Task objective: Where a picture occurs in the data, omit it, and copy all remaining data exactly.

BEGIN

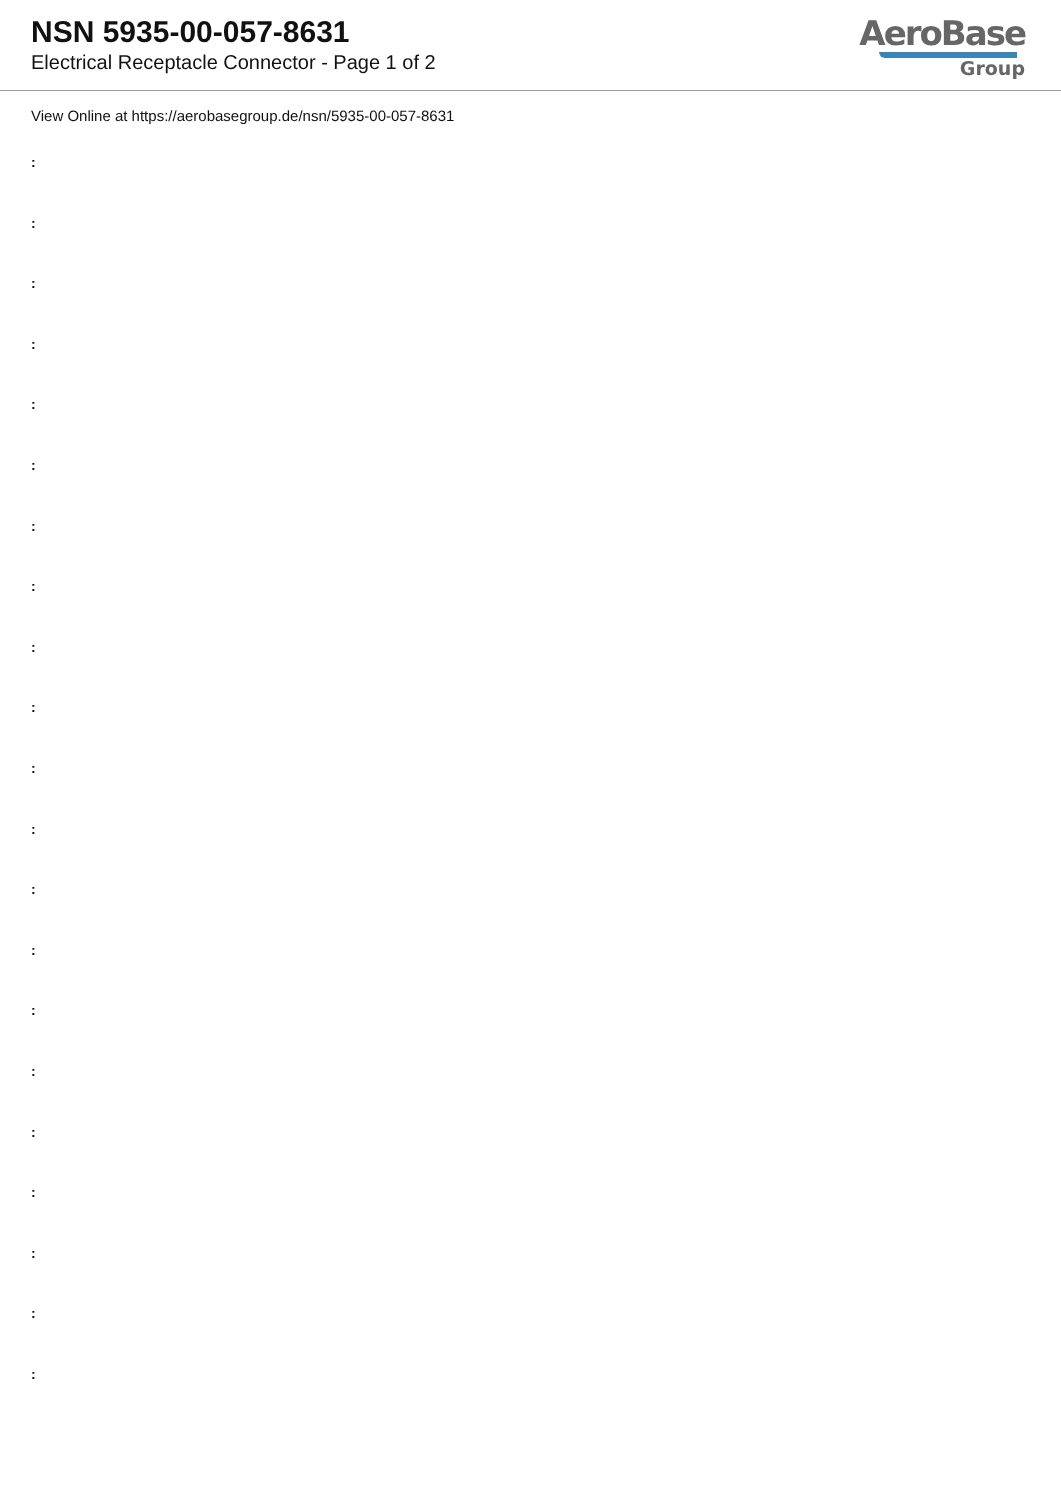NSN 5935-00-057-8631
Electrical Receptacle Connector - Page 1 of 2
AeroBase
Group
View Online at https://aerobasegroup.de/nsn/5935-00-057-8631
:
:
:
:
:
:
:
:
:
:
:
:
:
:
:
:
:
:
:
:
:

END

Result of the exercise:
NSN 5935-00-057-8631
Electrical Receptacle Connector - Page 1 of 2
AeroBase
Group
View Online at https://aerobasegroup.de/nsn/5935-00-057-8631
:
:
:
:
:
:
:
:
:
:
:
:
:
:
:
:
:
:
:
:
:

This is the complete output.